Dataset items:
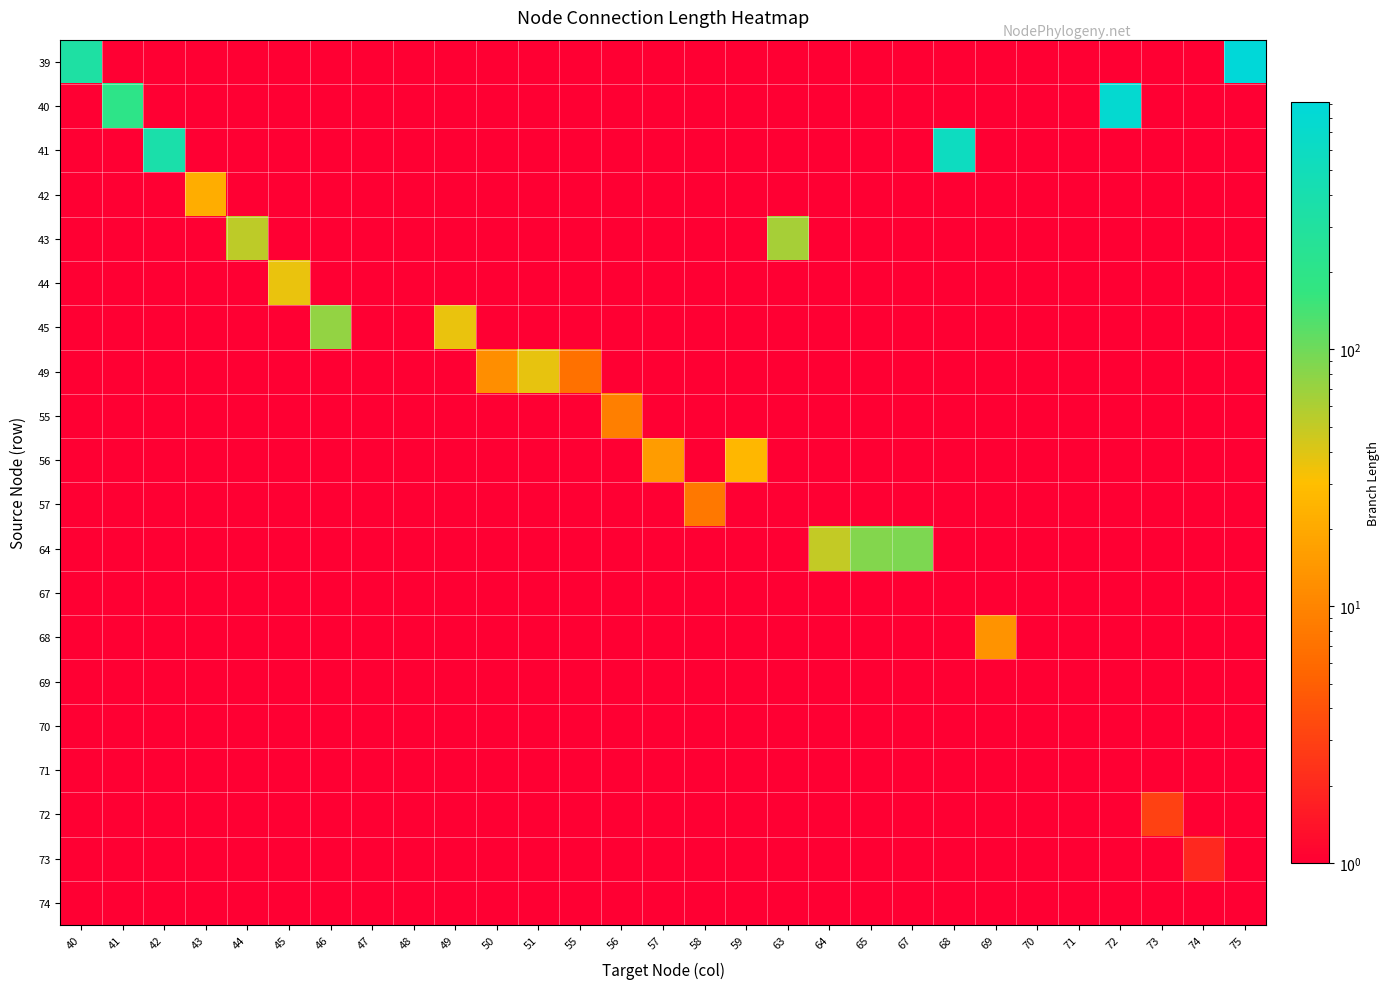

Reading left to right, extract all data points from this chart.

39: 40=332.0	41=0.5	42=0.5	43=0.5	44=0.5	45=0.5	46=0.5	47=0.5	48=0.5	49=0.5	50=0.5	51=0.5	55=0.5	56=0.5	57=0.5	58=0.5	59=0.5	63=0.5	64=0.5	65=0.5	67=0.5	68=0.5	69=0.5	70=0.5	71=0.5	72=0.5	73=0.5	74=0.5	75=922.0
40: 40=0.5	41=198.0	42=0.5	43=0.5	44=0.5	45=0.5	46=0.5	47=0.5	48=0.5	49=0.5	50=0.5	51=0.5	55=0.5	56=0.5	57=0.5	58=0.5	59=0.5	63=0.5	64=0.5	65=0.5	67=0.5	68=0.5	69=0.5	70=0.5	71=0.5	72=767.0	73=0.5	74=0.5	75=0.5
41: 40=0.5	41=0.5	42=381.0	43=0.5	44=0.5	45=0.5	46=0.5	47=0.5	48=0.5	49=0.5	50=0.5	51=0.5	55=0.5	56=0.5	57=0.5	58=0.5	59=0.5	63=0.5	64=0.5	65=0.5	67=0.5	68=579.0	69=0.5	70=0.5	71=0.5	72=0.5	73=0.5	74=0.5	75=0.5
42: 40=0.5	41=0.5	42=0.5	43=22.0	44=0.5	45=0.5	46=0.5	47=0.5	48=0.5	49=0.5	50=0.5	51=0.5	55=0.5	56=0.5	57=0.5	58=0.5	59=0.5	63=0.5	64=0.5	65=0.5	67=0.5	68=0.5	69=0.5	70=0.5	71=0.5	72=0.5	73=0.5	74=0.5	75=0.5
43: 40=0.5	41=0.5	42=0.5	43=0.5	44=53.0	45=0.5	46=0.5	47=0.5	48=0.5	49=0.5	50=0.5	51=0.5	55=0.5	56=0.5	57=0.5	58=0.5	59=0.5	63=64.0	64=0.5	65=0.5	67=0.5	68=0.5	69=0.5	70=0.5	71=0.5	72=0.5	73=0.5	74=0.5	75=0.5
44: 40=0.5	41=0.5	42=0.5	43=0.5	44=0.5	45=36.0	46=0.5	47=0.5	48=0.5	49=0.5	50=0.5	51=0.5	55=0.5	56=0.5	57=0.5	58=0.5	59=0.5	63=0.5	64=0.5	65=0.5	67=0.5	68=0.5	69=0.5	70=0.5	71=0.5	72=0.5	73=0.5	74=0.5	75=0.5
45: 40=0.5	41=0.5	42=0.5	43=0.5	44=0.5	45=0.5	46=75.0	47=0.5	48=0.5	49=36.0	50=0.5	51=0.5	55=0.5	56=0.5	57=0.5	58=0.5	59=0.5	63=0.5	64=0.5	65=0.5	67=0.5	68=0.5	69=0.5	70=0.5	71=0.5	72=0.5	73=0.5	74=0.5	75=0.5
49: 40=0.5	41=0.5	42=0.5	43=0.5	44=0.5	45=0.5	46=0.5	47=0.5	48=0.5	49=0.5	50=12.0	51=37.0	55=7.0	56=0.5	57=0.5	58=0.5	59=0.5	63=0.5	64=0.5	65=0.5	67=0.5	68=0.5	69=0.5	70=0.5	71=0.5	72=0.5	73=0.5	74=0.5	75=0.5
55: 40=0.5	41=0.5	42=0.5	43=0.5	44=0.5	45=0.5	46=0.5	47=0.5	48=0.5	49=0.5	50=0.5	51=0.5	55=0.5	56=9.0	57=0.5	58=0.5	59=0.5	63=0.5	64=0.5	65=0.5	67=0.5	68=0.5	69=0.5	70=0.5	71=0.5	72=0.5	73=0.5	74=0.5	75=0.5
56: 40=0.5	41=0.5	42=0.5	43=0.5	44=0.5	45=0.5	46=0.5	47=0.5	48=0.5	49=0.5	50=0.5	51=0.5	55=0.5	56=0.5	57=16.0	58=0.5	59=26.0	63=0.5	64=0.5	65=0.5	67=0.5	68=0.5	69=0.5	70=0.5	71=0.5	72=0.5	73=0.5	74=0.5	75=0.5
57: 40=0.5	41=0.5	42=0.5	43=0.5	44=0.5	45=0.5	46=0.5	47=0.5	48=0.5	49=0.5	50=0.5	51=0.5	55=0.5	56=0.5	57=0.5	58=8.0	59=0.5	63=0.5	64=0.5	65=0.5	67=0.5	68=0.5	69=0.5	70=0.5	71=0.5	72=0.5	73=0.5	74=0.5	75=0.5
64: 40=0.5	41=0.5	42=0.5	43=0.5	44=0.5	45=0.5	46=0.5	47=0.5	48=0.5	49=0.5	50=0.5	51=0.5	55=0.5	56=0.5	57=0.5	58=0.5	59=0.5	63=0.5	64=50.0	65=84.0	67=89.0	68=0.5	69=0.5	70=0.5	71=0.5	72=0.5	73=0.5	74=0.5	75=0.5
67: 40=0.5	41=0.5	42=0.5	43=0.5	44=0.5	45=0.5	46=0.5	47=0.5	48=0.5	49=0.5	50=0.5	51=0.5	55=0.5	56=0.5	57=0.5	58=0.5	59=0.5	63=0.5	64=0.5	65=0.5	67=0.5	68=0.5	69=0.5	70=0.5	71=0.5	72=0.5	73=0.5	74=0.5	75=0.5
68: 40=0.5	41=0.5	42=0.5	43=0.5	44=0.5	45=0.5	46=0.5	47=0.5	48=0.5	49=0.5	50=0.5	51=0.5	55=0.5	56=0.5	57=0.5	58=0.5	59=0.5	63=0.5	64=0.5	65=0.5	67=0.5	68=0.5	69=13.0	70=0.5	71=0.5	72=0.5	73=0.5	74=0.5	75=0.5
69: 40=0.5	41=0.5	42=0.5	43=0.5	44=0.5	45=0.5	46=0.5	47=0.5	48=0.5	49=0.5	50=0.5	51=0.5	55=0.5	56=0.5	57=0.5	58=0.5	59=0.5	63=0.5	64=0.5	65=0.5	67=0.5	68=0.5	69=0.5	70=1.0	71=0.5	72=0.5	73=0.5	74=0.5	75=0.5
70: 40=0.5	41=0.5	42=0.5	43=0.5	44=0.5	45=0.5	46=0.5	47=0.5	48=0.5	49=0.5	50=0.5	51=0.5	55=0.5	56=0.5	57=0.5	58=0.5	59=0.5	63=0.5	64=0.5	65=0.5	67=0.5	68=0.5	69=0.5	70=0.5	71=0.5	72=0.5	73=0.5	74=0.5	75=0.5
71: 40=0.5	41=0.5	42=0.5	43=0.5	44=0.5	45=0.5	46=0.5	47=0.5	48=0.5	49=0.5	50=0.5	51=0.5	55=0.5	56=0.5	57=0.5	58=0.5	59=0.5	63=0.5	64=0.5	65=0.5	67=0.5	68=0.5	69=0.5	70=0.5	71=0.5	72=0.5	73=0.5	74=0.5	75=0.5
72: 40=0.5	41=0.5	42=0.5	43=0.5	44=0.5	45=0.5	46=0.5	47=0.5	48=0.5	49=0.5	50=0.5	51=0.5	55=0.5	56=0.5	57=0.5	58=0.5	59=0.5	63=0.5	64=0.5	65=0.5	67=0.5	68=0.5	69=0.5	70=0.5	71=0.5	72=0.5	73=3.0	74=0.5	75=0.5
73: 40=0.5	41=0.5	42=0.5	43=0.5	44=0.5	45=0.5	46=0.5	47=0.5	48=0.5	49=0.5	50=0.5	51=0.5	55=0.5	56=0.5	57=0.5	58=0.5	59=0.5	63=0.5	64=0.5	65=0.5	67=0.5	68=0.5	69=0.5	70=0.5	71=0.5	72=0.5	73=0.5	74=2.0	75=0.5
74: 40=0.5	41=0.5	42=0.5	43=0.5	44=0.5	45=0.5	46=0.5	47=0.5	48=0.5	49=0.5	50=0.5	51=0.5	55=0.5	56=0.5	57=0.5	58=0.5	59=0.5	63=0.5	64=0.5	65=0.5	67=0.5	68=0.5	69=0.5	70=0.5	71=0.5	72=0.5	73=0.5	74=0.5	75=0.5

--

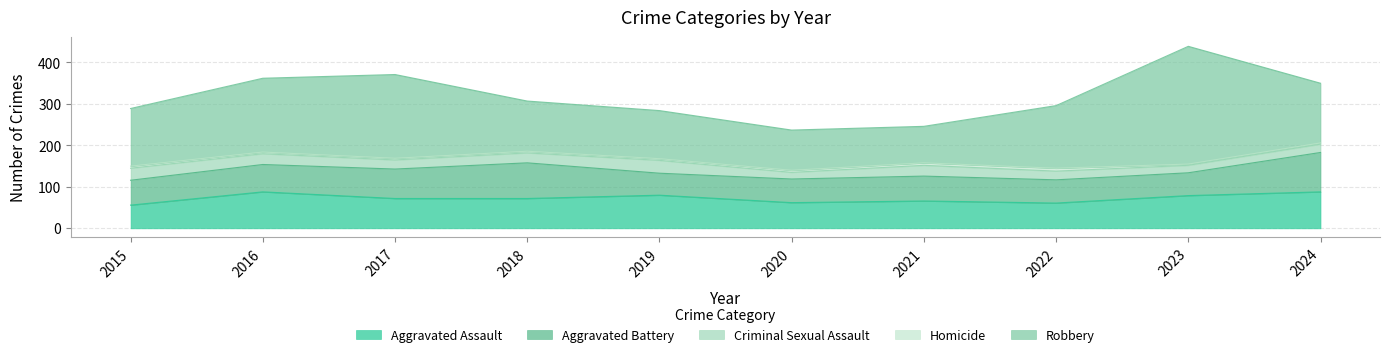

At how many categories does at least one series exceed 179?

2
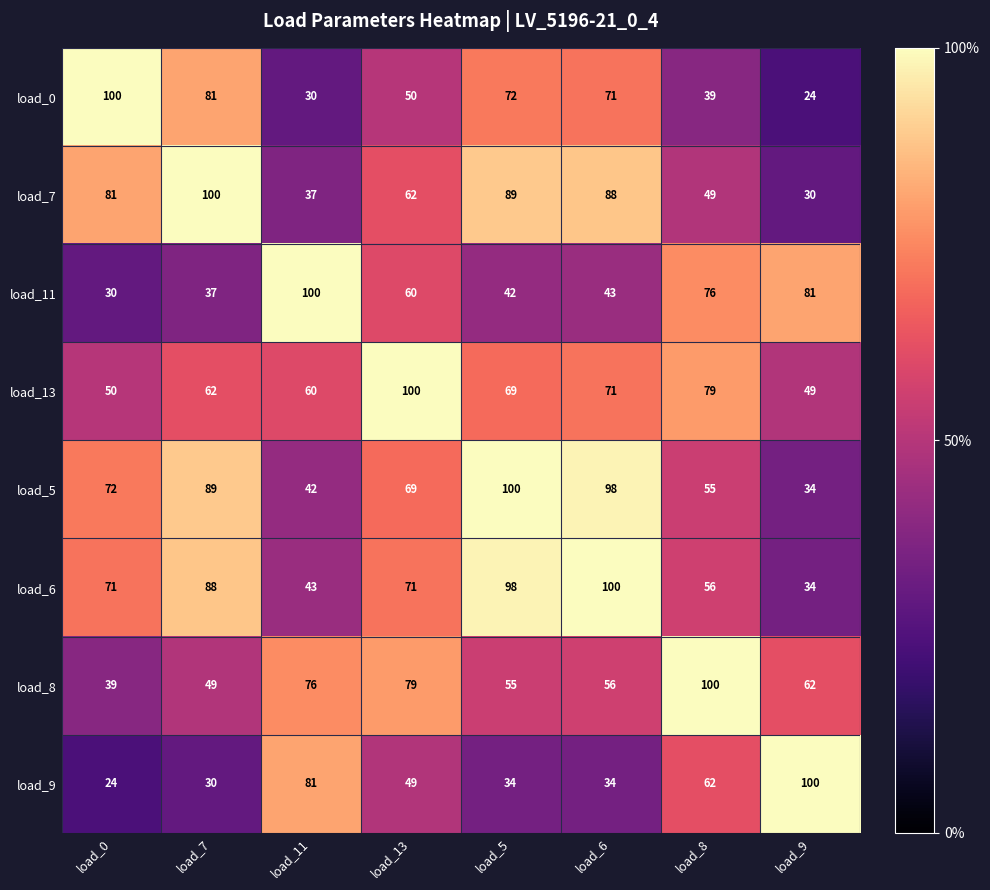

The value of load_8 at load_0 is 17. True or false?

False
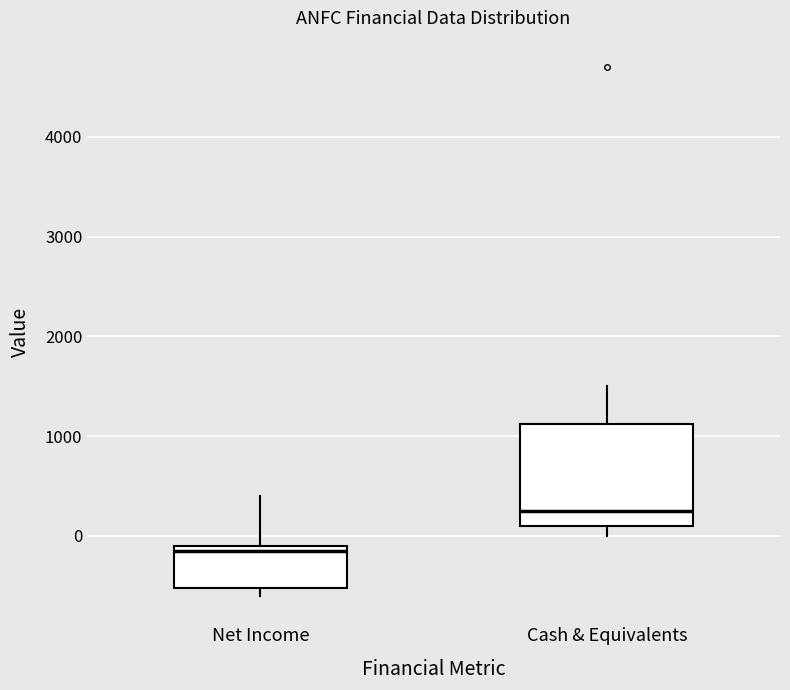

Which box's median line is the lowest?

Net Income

GOAL OF THE EXERCISE → Locate every line in the records that contains the word "from", and copy each of those lines.

REPLY →
Reading left to right, extract all data points from this chart.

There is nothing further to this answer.